Report back every line from the entries below in which the word "nose" occurs.

═══ GIVEN DATA ═══

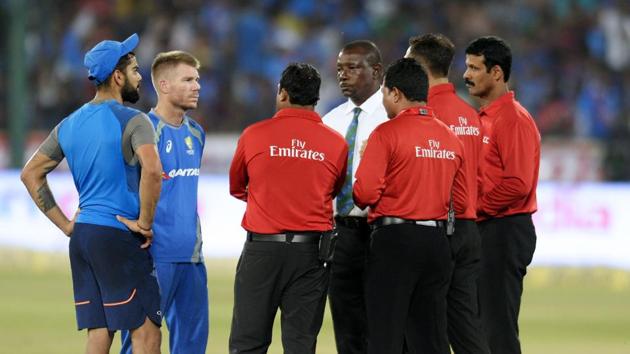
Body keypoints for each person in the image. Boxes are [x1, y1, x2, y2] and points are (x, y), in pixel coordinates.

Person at [20, 33, 163, 354]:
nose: (140, 78)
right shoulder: (134, 120)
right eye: (136, 70)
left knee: (99, 333)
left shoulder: (69, 124)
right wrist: (145, 222)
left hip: (83, 238)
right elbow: (153, 171)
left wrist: (67, 225)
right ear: (117, 76)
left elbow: (31, 173)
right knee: (146, 333)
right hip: (117, 237)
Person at [228, 63, 348, 354]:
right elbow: (334, 189)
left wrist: (269, 200)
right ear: (316, 98)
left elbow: (237, 186)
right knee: (300, 344)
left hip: (262, 250)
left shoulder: (254, 135)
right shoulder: (336, 143)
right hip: (311, 254)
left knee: (248, 342)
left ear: (282, 93)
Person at [354, 58, 468, 354]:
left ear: (395, 93)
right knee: (430, 338)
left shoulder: (386, 133)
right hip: (438, 242)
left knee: (385, 335)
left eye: (383, 94)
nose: (383, 101)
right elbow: (463, 198)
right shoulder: (451, 138)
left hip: (395, 241)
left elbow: (364, 194)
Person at [406, 34, 490, 354]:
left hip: (437, 227)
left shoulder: (423, 113)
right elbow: (479, 175)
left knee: (422, 322)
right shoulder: (471, 115)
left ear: (417, 66)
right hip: (469, 228)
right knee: (464, 323)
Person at [120, 51, 208, 354]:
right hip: (152, 257)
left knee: (192, 346)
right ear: (164, 85)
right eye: (188, 80)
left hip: (192, 258)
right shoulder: (142, 129)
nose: (197, 86)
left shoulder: (196, 133)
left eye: (197, 79)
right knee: (140, 344)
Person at [463, 36, 540, 354]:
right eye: (466, 67)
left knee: (497, 326)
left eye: (474, 68)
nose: (466, 75)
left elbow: (517, 184)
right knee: (480, 326)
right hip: (489, 228)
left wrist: (475, 209)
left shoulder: (512, 120)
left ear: (496, 73)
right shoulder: (485, 118)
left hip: (504, 230)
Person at [321, 39, 387, 354]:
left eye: (352, 68)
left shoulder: (392, 117)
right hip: (341, 233)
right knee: (347, 328)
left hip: (381, 231)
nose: (343, 75)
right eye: (339, 69)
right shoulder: (331, 121)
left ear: (376, 71)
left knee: (385, 326)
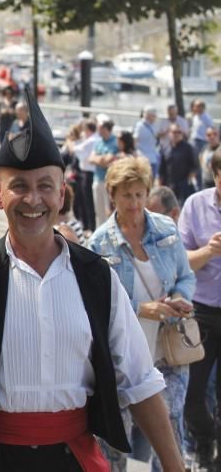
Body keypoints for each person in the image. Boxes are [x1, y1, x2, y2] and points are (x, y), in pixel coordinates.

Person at [0, 88, 184, 472]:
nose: (33, 200)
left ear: (62, 193)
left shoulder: (97, 276)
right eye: (20, 187)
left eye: (45, 186)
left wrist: (176, 467)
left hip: (70, 459)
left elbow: (140, 382)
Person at [89, 157, 195, 472]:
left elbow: (186, 277)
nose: (134, 203)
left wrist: (180, 297)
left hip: (168, 347)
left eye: (139, 194)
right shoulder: (100, 242)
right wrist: (142, 309)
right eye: (127, 195)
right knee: (116, 439)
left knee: (170, 432)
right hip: (124, 356)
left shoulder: (166, 228)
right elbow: (98, 302)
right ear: (112, 195)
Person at [179, 147, 221, 470]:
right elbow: (181, 264)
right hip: (203, 311)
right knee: (191, 398)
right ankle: (207, 438)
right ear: (215, 174)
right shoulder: (196, 204)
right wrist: (208, 250)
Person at [159, 123, 198, 207]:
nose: (176, 134)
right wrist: (160, 184)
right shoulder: (165, 147)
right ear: (169, 133)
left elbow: (194, 166)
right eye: (174, 132)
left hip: (183, 185)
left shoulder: (188, 147)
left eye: (179, 132)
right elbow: (162, 168)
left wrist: (189, 180)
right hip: (169, 185)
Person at [89, 118, 119, 226]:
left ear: (106, 129)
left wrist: (99, 159)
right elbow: (91, 159)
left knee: (109, 211)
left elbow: (108, 160)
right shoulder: (98, 142)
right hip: (97, 179)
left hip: (108, 181)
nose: (98, 130)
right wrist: (101, 160)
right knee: (99, 211)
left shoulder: (115, 142)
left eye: (100, 128)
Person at [75, 119, 99, 232]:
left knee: (88, 202)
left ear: (87, 130)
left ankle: (91, 227)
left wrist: (72, 142)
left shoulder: (91, 141)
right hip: (89, 173)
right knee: (88, 201)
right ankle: (90, 226)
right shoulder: (94, 139)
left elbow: (76, 150)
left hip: (88, 173)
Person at [134, 107, 161, 178]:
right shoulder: (140, 126)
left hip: (153, 157)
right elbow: (135, 140)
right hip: (143, 158)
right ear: (148, 115)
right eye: (154, 116)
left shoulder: (153, 126)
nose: (155, 117)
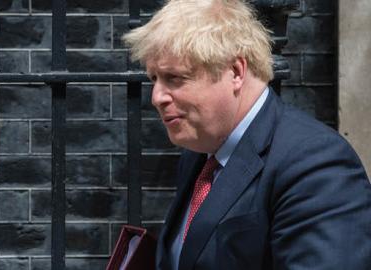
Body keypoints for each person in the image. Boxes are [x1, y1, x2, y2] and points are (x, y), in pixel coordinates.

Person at [122, 0, 371, 269]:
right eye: (154, 79)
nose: (156, 97)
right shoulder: (202, 152)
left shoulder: (316, 165)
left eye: (175, 78)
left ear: (236, 71)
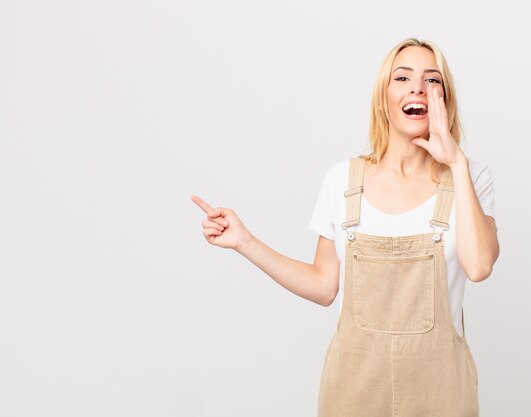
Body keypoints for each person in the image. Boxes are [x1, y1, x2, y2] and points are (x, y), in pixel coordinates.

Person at [191, 37, 499, 417]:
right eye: (402, 78)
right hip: (353, 394)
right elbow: (323, 286)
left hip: (442, 396)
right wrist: (245, 242)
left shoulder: (470, 178)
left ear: (445, 99)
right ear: (383, 98)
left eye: (432, 80)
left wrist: (457, 164)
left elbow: (479, 266)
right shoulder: (342, 181)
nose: (418, 87)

═══

* ANSWER BOX
nose: (140, 78)
nose: (383, 101)
nose: (197, 86)
nose: (466, 75)
nose: (343, 75)
nose: (33, 200)
nose: (134, 203)
nose: (176, 134)
nose: (98, 130)
nose: (155, 117)
nose: (156, 97)
nose: (418, 87)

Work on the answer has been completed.